Exercise:
Look through the data below and, wherever a line carries the word "tail", please copy that line.

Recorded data
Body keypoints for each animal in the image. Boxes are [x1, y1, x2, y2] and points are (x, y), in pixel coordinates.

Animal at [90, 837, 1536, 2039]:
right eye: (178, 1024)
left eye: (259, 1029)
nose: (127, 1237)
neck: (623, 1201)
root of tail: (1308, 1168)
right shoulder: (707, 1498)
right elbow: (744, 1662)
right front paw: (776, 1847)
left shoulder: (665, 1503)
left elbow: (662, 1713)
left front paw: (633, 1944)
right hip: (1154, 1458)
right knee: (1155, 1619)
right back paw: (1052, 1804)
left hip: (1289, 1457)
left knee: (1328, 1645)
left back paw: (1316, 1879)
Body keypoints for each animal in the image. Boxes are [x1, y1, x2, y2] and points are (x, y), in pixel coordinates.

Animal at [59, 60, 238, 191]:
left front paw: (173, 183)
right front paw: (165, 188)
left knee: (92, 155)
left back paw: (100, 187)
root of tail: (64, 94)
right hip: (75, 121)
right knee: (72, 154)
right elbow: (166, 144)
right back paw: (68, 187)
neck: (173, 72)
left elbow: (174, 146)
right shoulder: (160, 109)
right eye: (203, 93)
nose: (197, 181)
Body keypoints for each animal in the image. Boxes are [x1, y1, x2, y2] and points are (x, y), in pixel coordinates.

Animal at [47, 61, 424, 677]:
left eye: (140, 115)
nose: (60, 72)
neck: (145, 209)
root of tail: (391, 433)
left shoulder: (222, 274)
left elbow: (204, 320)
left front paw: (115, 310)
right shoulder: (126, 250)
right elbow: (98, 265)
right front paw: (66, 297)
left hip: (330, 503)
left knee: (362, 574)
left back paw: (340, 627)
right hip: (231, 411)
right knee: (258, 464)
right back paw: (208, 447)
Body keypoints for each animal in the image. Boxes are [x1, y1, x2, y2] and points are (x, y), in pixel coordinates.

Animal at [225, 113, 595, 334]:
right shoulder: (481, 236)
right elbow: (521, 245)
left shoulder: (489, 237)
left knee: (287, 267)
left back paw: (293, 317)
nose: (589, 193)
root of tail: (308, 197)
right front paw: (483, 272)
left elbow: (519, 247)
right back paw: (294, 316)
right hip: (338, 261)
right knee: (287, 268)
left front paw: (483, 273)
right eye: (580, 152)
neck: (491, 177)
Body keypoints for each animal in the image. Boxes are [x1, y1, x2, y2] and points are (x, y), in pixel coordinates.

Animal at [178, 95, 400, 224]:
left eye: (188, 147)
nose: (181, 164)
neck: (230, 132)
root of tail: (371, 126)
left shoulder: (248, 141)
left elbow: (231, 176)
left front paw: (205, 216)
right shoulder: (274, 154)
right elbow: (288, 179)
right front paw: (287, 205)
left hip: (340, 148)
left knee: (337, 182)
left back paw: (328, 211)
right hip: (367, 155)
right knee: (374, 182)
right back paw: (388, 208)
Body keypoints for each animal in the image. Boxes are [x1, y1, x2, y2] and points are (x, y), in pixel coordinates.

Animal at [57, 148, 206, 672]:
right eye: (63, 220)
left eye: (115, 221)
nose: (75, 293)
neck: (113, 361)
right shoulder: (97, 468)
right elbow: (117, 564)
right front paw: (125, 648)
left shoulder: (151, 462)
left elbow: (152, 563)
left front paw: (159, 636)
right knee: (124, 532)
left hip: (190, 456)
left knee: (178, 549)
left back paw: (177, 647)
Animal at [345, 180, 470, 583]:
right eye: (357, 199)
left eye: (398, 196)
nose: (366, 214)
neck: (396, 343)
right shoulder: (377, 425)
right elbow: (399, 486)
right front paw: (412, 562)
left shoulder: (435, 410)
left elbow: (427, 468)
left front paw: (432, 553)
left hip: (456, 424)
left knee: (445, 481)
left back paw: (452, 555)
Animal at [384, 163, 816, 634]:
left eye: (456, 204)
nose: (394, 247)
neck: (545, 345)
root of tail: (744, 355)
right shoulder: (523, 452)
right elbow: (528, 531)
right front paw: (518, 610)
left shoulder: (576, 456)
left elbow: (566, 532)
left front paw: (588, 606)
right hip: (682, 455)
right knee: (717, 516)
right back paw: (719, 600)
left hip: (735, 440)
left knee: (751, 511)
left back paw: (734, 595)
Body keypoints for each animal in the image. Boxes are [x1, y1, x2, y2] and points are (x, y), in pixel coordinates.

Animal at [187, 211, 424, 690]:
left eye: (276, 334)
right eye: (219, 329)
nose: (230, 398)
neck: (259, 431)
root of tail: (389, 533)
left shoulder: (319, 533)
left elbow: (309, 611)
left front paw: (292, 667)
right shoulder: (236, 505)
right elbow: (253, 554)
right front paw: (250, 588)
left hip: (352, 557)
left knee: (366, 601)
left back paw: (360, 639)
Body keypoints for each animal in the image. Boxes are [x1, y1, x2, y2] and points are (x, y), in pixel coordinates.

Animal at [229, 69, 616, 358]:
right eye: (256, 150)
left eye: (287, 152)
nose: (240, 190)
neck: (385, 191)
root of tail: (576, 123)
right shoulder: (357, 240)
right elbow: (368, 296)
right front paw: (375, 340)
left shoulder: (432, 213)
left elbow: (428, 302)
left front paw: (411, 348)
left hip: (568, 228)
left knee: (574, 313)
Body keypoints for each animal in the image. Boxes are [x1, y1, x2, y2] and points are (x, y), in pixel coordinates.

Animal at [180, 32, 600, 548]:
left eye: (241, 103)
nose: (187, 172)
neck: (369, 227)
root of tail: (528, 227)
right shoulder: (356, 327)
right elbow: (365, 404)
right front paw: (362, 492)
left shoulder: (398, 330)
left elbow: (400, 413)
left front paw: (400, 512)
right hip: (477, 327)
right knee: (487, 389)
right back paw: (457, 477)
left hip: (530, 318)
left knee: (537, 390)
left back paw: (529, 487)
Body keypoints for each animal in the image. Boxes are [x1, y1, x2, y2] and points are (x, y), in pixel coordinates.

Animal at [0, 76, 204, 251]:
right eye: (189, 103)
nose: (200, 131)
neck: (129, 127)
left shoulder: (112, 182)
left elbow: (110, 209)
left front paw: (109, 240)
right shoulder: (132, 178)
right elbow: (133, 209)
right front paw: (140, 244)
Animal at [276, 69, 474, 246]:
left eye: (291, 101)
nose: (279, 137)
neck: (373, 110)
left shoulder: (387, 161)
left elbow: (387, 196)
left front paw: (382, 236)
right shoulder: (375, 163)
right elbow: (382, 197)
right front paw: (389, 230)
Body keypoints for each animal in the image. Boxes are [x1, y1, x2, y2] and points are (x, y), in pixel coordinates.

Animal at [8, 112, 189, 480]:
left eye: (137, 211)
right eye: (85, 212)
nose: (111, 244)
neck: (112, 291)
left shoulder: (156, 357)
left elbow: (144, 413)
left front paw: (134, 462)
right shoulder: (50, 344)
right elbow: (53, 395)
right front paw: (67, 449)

Solution:
root of tail: (1308, 1168)
root of tail: (64, 94)
root of tail: (391, 433)
root of tail: (308, 197)
root of tail: (371, 126)
root of tail: (744, 355)
root of tail: (389, 533)
root of tail: (576, 123)
root of tail: (528, 227)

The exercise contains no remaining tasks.